Configuration PSNR SSIM LPIPS
1 stage 27.077 0.873 0.0605
2 stages 27.274 0.877 0.0599
3 stages (Full) 27.356 0.877 0.0631
w/o contraction loss 27.173 0.877 0.0608
w/o DINOv2 guidance 25.859 0.871 0.0711
w/o depth + normals 27.105 0.876 0.0634

Key Findings

  • DINOv2 semantic guidance is the most critical component; its removal causes a 1.5 dB drop in PSNR.
  • Three stages is the optimal configuration; additional stages yield diminishing or negative returns in LPIPS.
  • The contraction loss primarily acts as a stabilizing regularizer; its removal degrades PSNR but slightly improves LPIPS, indicating a bias toward fidelity over perceptual sharpness.

Highlights & Insights

  • Framing shadow removal as iterative refinement rather than one-shot prediction aligns conceptually with plug-and-play approaches in inverse problem solving.
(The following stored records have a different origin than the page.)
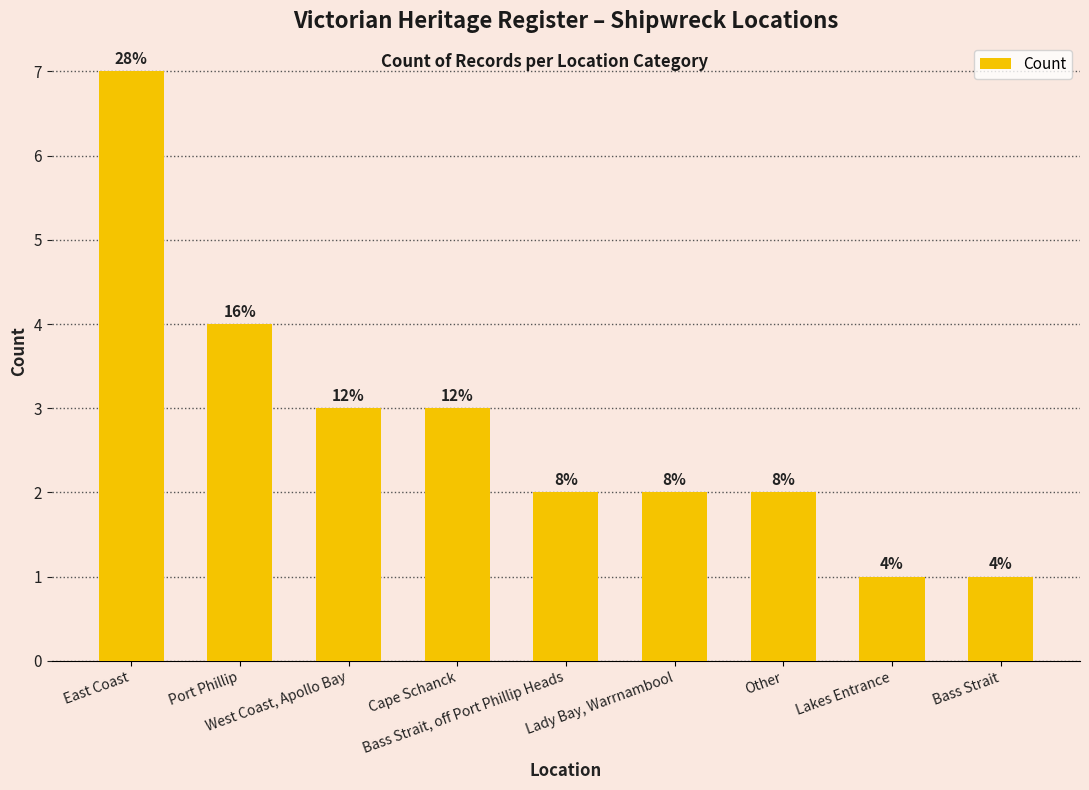

Rank the categories by value from highest to lowest.

East Coast, Port Phillip, West Coast, Apollo Bay, Cape Schanck, Bass Strait, off Port Phillip Heads, Lady Bay, Warrnambool, Other, Lakes Entrance, Bass Strait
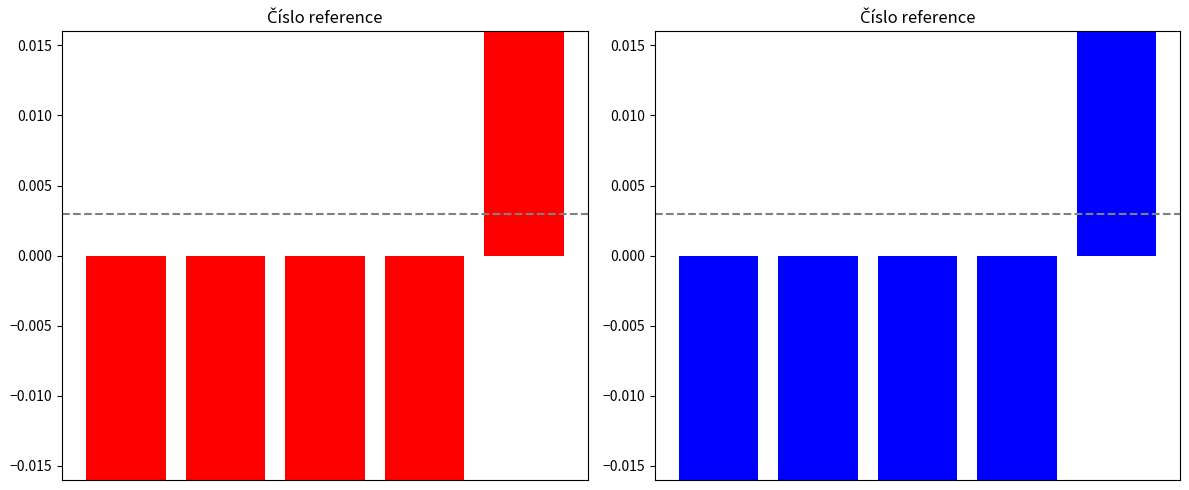

Is the value of Počet čísel (červená) at 0 greater than the value of Počet čísel (modrá) at 3?

No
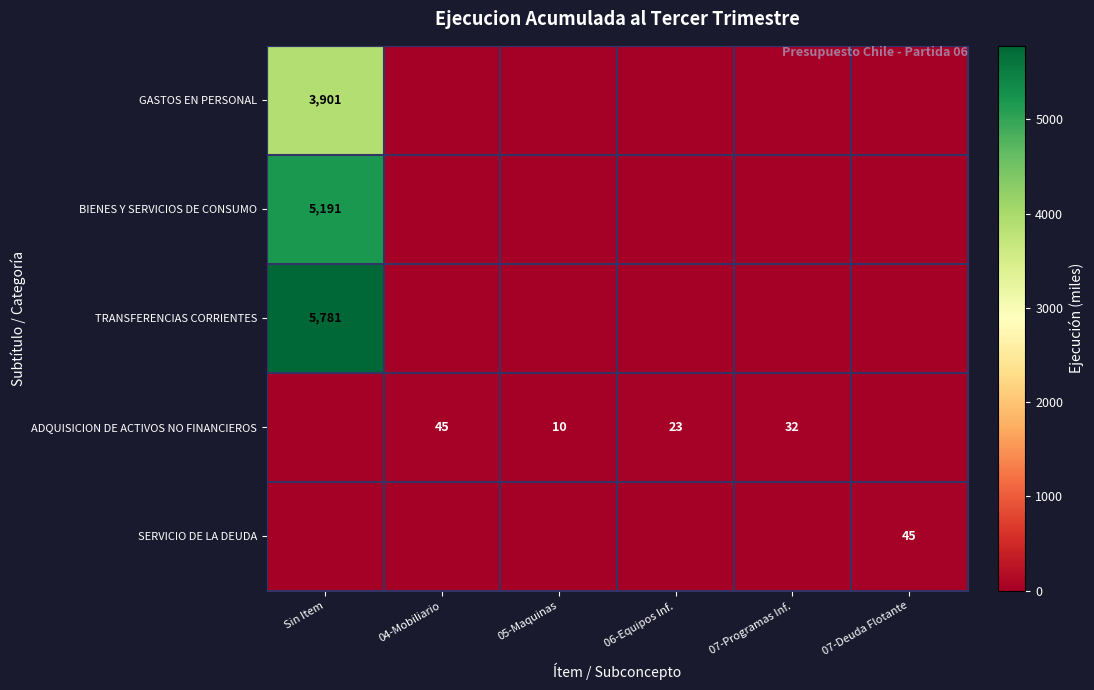

The SERVICIO DE LA DEUDA series shows 45 at 07-Deuda Flotante. True or false?

True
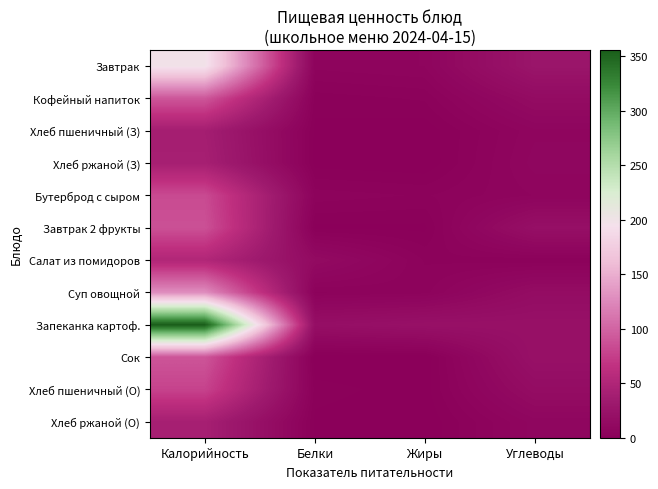

At how many categories does at least one series exceed 289?

1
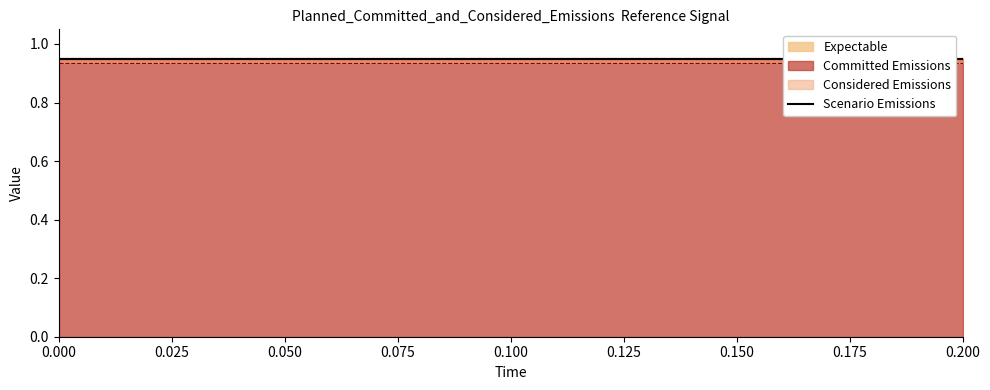

The high series shows 0.6 at 0.06. True or false?

False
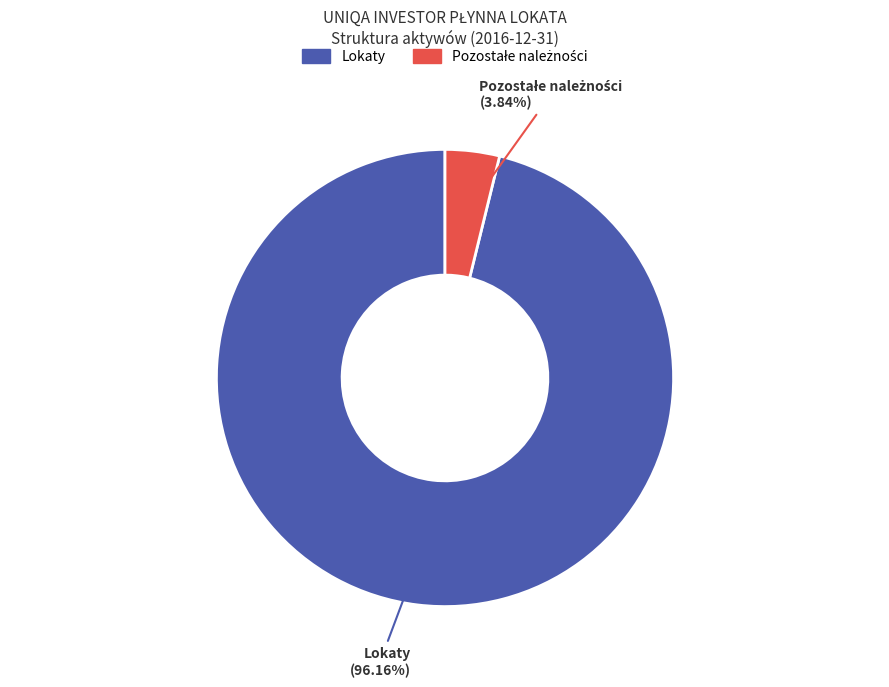

Does any single category account for the majority?

Yes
The contraction constraint loss is particularly elegant—penalizing only degradation without enforcing a fixed improvement rate.
  • The exploitation of imperfectly aligned data is insightful: spatial misalignment, typically treated as noise, can serve as an implicit form of data augmentation that enhances model robustness.
  • At 74.3M parameters, the proposed system is lightweight by competition standards (2nd-place RAS uses 1500M; 4th-place APRIL-AIGC uses 9105M), demonstrating that principled design can compensate for scale differences.

Limitations & Future Work

  • As a competition solution, the system is heavily optimized for the WSRD+ dataset; generalization to in-the-wild shadows remains uncertain.
  • Three-stage inference incurs approximately 3× the computational cost of a single-stage model, limiting real-time applicability.
  • The ensemble strategy (averaging 5 checkpoints) further increases inference overhead.
  • Future directions include adaptive cascade depth (fewer stages for simple shadows, more for complex ones) to improve efficiency.
  • vs. OmniSR (single-stage): This work directly extends OmniSR into a three-stage pipeline, demonstrating the effectiveness of multi-stage refinement for shadow removal.
  • vs. diffusion-based methods (RAS/APRIL-AIGC): The second- and third-place competitors employ large diffusion models as the first stage of shadow removal. The proposed method relies entirely on a restoration architecture, achieving superior performance with one to two orders of magnitude fewer parameters.

Rating

  • Novelty: ⭐⭐⭐ Primarily combines existing components; innovation lies in systematic engineering design.
  • Experimental Thoroughness: ⭐⭐⭐⭐ Validated by competition rankings with comprehensive ablations.
  • Writing Quality: ⭐⭐⭐⭐ Clear structure with detailed experimental descriptions.
  • Value: ⭐⭐⭐⭐ Provides a best-practice reference for multi-stage refinement in shadow removal.